── Available records ──

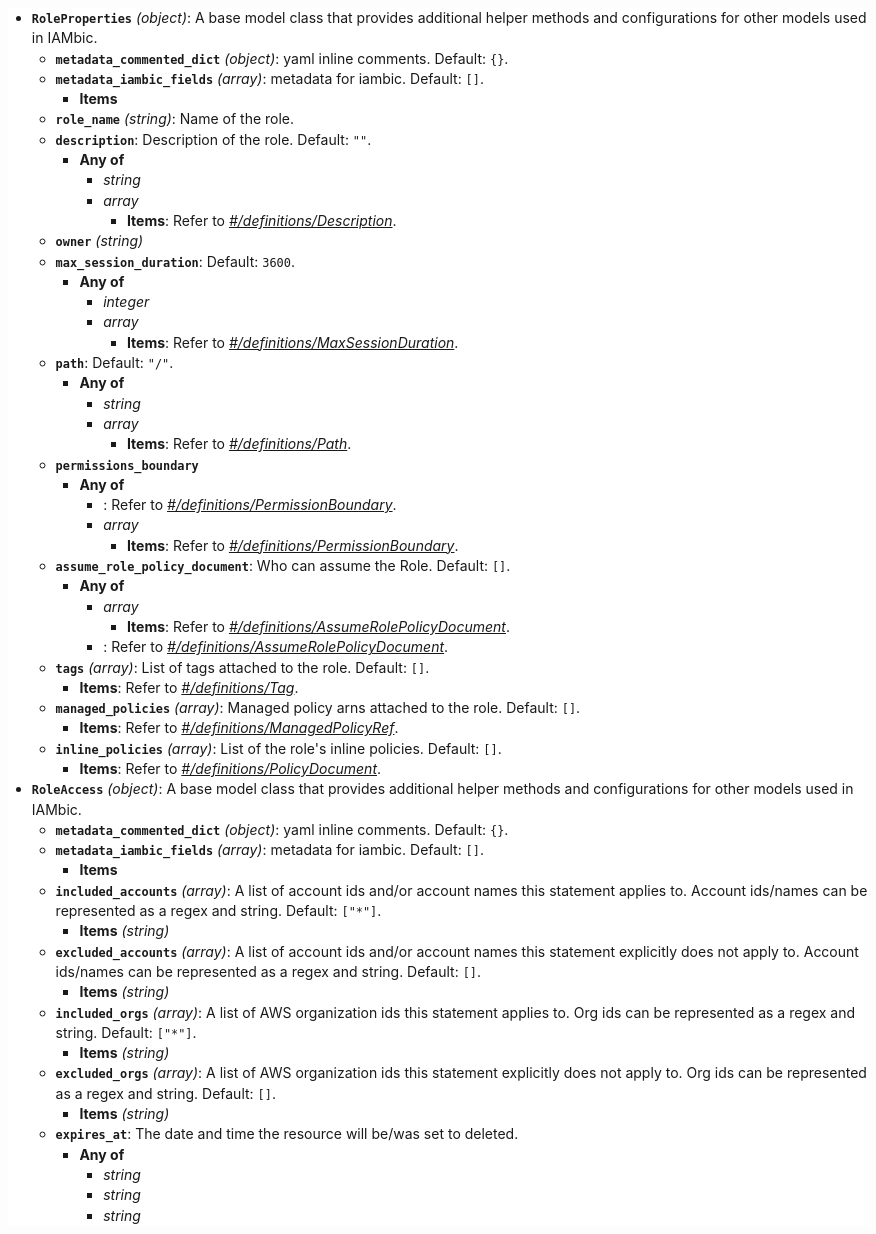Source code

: - <a id="definitions/RoleProperties"></a>**`RoleProperties`** *(object)*: A base model class that provides additional helper methods and
configurations for other models used in IAMbic.
  - **`metadata_commented_dict`** *(object)*: yaml inline comments. Default: `{}`.
  - **`metadata_iambic_fields`** *(array)*: metadata for iambic. Default: `[]`.
    - **Items**
  - **`role_name`** *(string)*: Name of the role.
  - **`description`**: Description of the role. Default: `""`.
    - **Any of**
      - *string*
      - *array*
        - **Items**: Refer to *[#/definitions/Description](#definitions/Description)*.
  - **`owner`** *(string)*
  - **`max_session_duration`**: Default: `3600`.
    - **Any of**
      - *integer*
      - *array*
        - **Items**: Refer to *[#/definitions/MaxSessionDuration](#definitions/MaxSessionDuration)*.
  - **`path`**: Default: `"/"`.
    - **Any of**
      - *string*
      - *array*
        - **Items**: Refer to *[#/definitions/Path](#definitions/Path)*.
  - **`permissions_boundary`**
    - **Any of**
      - : Refer to *[#/definitions/PermissionBoundary](#definitions/PermissionBoundary)*.
      - *array*
        - **Items**: Refer to *[#/definitions/PermissionBoundary](#definitions/PermissionBoundary)*.
  - **`assume_role_policy_document`**: Who can assume the Role. Default: `[]`.
    - **Any of**
      - *array*
        - **Items**: Refer to *[#/definitions/AssumeRolePolicyDocument](#definitions/AssumeRolePolicyDocument)*.
      - : Refer to *[#/definitions/AssumeRolePolicyDocument](#definitions/AssumeRolePolicyDocument)*.
  - **`tags`** *(array)*: List of tags attached to the role. Default: `[]`.
    - **Items**: Refer to *[#/definitions/Tag](#definitions/Tag)*.
  - **`managed_policies`** *(array)*: Managed policy arns attached to the role. Default: `[]`.
    - **Items**: Refer to *[#/definitions/ManagedPolicyRef](#definitions/ManagedPolicyRef)*.
  - **`inline_policies`** *(array)*: List of the role's inline policies. Default: `[]`.
    - **Items**: Refer to *[#/definitions/PolicyDocument](#definitions/PolicyDocument)*.
- <a id="definitions/RoleAccess"></a>**`RoleAccess`** *(object)*: A base model class that provides additional helper methods and
configurations for other models used in IAMbic.
  - **`metadata_commented_dict`** *(object)*: yaml inline comments. Default: `{}`.
  - **`metadata_iambic_fields`** *(array)*: metadata for iambic. Default: `[]`.
    - **Items**
  - **`included_accounts`** *(array)*: A list of account ids and/or account names this statement applies to. Account ids/names can be represented as a regex and string. Default: `["*"]`.
    - **Items** *(string)*
  - **`excluded_accounts`** *(array)*: A list of account ids and/or account names this statement explicitly does not apply to. Account ids/names can be represented as a regex and string. Default: `[]`.
    - **Items** *(string)*
  - **`included_orgs`** *(array)*: A list of AWS organization ids this statement applies to. Org ids can be represented as a regex and string. Default: `["*"]`.
    - **Items** *(string)*
  - **`excluded_orgs`** *(array)*: A list of AWS organization ids this statement explicitly does not apply to. Org ids can be represented as a regex and string. Default: `[]`.
    - **Items** *(string)*
  - **`expires_at`**: The date and time the resource will be/was set to deleted.
    - **Any of**
      - *string*
      - *string*
      - *string*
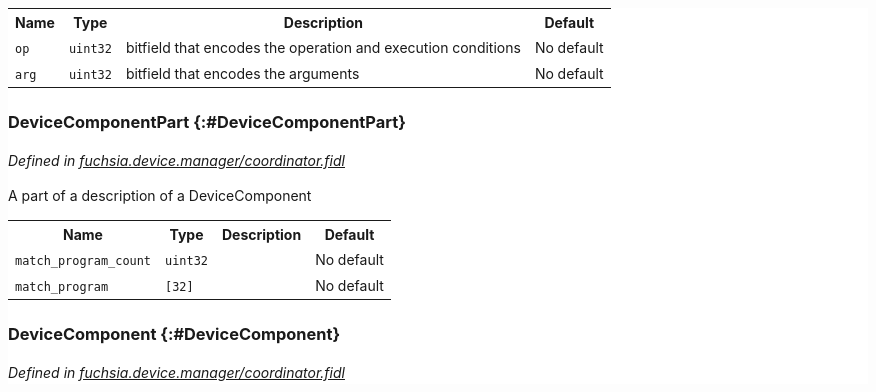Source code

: 



<table>
    <tr><th>Name</th><th>Type</th><th>Description</th><th>Default</th></tr><tr>
            <td><code>op</code></td>
            <td>
                <code>uint32</code>
            </td>
            <td> bitfield that encodes the operation and execution conditions
</td>
            <td>No default</td>
        </tr><tr>
            <td><code>arg</code></td>
            <td>
                <code>uint32</code>
            </td>
            <td> bitfield that encodes the arguments
</td>
            <td>No default</td>
        </tr>
</table>

### DeviceComponentPart {:#DeviceComponentPart}
*Defined in [fuchsia.device.manager/coordinator.fidl](https://fuchsia.googlesource.com/fuchsia/+/master/zircon/system/fidl/fuchsia-device-manager/coordinator.fidl#62)*



 A part of a description of a DeviceComponent


<table>
    <tr><th>Name</th><th>Type</th><th>Description</th><th>Default</th></tr><tr>
            <td><code>match_program_count</code></td>
            <td>
                <code>uint32</code>
            </td>
            <td></td>
            <td>No default</td>
        </tr><tr>
            <td><code>match_program</code></td>
            <td>
                <code>[32]</code>
            </td>
            <td></td>
            <td>No default</td>
        </tr>
</table>

### DeviceComponent {:#DeviceComponent}
*Defined in [fuchsia.device.manager/coordinator.fidl](https://fuchsia.googlesource.com/fuchsia/+/master/zircon/system/fidl/fuchsia-device-manager/coordinator.fidl#71)*
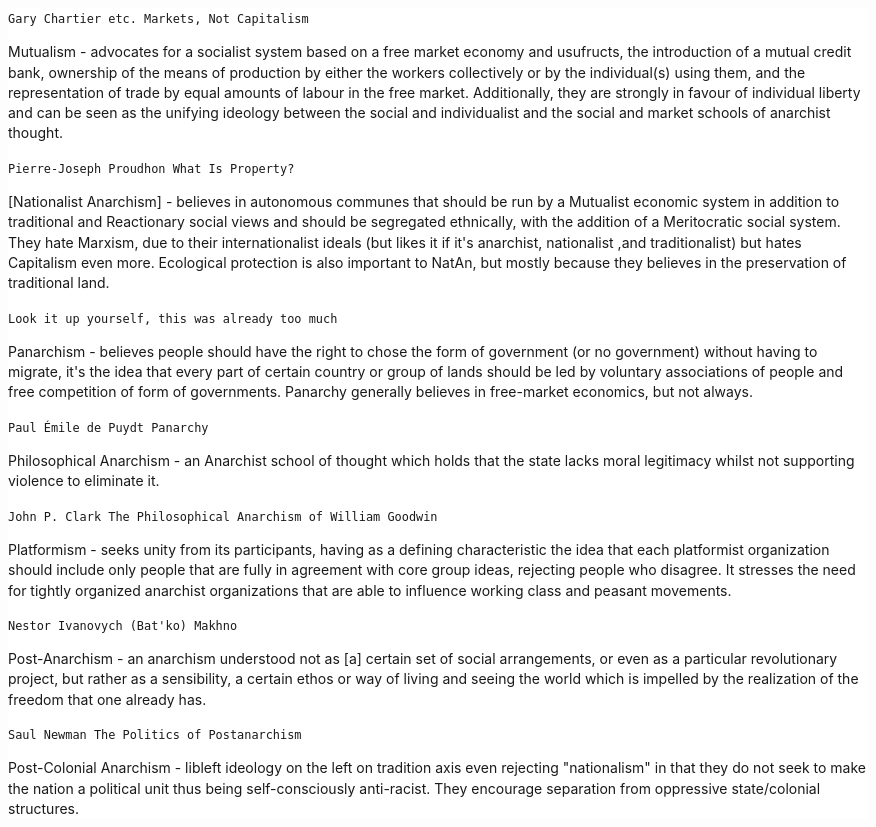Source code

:     Gary Chartier etc. Markets, Not Capitalism

Mutualism - advocates for a socialist system based on a free market economy and usufructs, the introduction of a mutual credit bank, 
ownership of the means of production by either the workers collectively or by the individual(s) using them, and the representation of 
trade by equal amounts of labour in the free market. Additionally, they are strongly in favour of individual liberty and can be seen as 
the unifying ideology between the social and individualist and the social and market schools of anarchist thought.

    Pierre-Joseph Proudhon What Is Property?

[Nationalist Anarchism] - believes in autonomous communes that should be run by a Mutualist economic system in addition to traditional and 
Reactionary social views and should be segregated ethnically, with the addition of a Meritocratic social system. They hate Marxism, due to 
their internationalist ideals (but likes it if it's anarchist, nationalist ,and traditionalist) but hates Capitalism even more. Ecological 
protection is also important to NatAn, but mostly because they believes in the preservation of traditional land.

    Look it up yourself, this was already too much

Panarchism - believes people should have the right to chose the form of government (or no government) without having to migrate, it's the 
idea that every part of certain country or group of lands should be led by voluntary associations of people and free competition of form 
of governments. Panarchy generally believes in free-market economics, but not always.

    Paul Émile de Puydt Panarchy

Philosophical Anarchism - an Anarchist school of thought which holds that the state lacks moral legitimacy whilst not supporting violence 
to eliminate it.

    John P. Clark The Philosophical Anarchism of William Goodwin

Platformism - seeks unity from its participants, having as a defining characteristic the idea that each platformist organization should 
include only people that are fully in agreement with core group ideas, rejecting people who disagree. It stresses the need for tightly 
organized anarchist organizations that are able to influence working class and peasant movements.

    Nestor Ivanovych (Bat'ko) Makhno

Post-Anarchism - an anarchism understood not as [a] certain set of social arrangements, or even as a particular revolutionary project, but 
rather as a sensibility, a certain ethos or way of living and seeing the world which is impelled by the realization of the freedom that 
one already has.

    Saul Newman The Politics of Postanarchism

Post-Colonial Anarchism - libleft ideology on the left on tradition axis even rejecting "nationalism" in that they do not seek to make the 
nation a political unit thus being self-consciously anti-racist. They encourage separation from oppressive state/colonial structures.
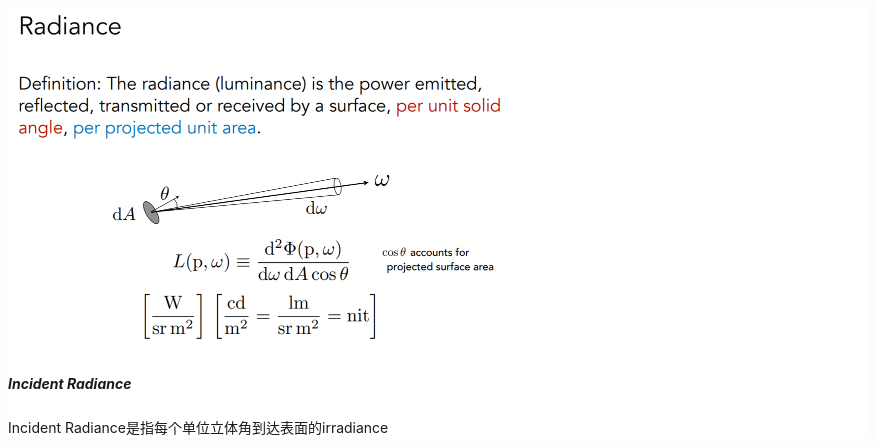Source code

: <img src="Notes.assets/1679146845330.png" alt="1679146845330" style="zoom: 50%;" />

##### Incident Radiance 

Incident Radiance是指每个单位立体角到达表面的irradiance
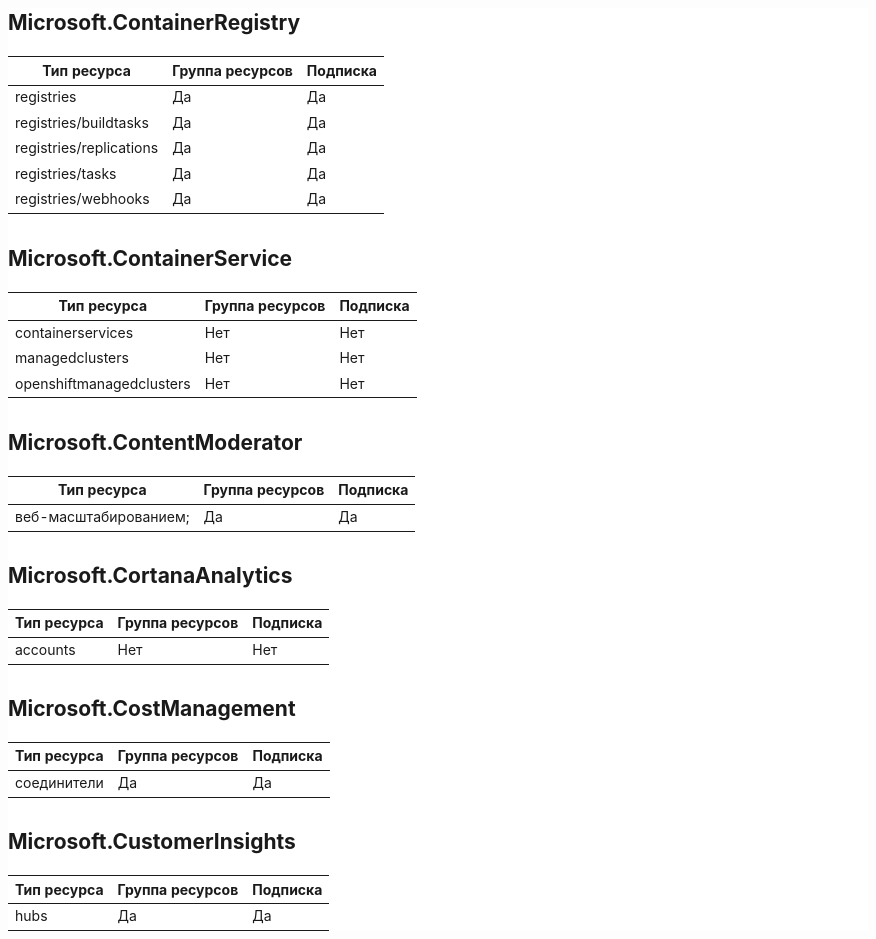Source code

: ## <a name="microsoftcontainerregistry"></a>Microsoft.ContainerRegistry
| Тип ресурса | Группа ресурсов | Подписка |
| ------------- | ----------- | ---------- |
| registries | Да | Да |
| registries/buildtasks | Да | Да |
| registries/replications | Да | Да |
| registries/tasks | Да | Да |
| registries/webhooks | Да | Да |

## <a name="microsoftcontainerservice"></a>Microsoft.ContainerService
| Тип ресурса | Группа ресурсов | Подписка |
| ------------- | ----------- | ---------- |
| containerservices | Нет | Нет |
| managedclusters | Нет | Нет |
| openshiftmanagedclusters | Нет | Нет |

## <a name="microsoftcontentmoderator"></a>Microsoft.ContentModerator
| Тип ресурса | Группа ресурсов | Подписка |
| ------------- | ----------- | ---------- |
| веб-масштабированием; | Да | Да |

## <a name="microsoftcortanaanalytics"></a>Microsoft.CortanaAnalytics
| Тип ресурса | Группа ресурсов | Подписка |
| ------------- | ----------- | ---------- |
| accounts | Нет | Нет |

## <a name="microsoftcostmanagement"></a>Microsoft.CostManagement
| Тип ресурса | Группа ресурсов | Подписка |
| ------------- | ----------- | ---------- |
| соединители | Да | Да |

## <a name="microsoftcustomerinsights"></a>Microsoft.CustomerInsights
| Тип ресурса | Группа ресурсов | Подписка |
| ------------- | ----------- | ---------- |
| hubs | Да | Да |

───

What the task asks: Reproduce, character for character, the lines starting at the one containing "Platformism - seeks" and ending at the one containing "registries/webhooks | Да | Да |", with both of those lines included. Leave the pictures out of your output.

Written answer:
Platformism - seeks unity from its participants, having as a defining characteristic the idea that each platformist organization should 
include only people that are fully in agreement with core group ideas, rejecting people who disagree. It stresses the need for tightly 
organized anarchist organizations that are able to influence working class and peasant movements.

    Nestor Ivanovych (Bat'ko) Makhno

Post-Anarchism - an anarchism understood not as [a] certain set of social arrangements, or even as a particular revolutionary project, but 
rather as a sensibility, a certain ethos or way of living and seeing the world which is impelled by the realization of the freedom that 
one already has.

    Saul Newman The Politics of Postanarchism

Post-Colonial Anarchism - libleft ideology on the left on tradition axis even rejecting "nationalism" in that they do not seek to make the 
nation a political unit thus being self-consciously anti-racist. They encourage separation from oppressive state/colonial structures.
Source code

: <img src="Notes.assets/1679146845330.png" alt="1679146845330" style="zoom: 50%;" />

##### Incident Radiance 

Incident Radiance是指每个单位立体角到达表面的irradiance
Source code

: ## <a name="microsoftcontainerregistry"></a>Microsoft.ContainerRegistry
| Тип ресурса | Группа ресурсов | Подписка |
| ------------- | ----------- | ---------- |
| registries | Да | Да |
| registries/buildtasks | Да | Да |
| registries/replications | Да | Да |
| registries/tasks | Да | Да |
| registries/webhooks | Да | Да |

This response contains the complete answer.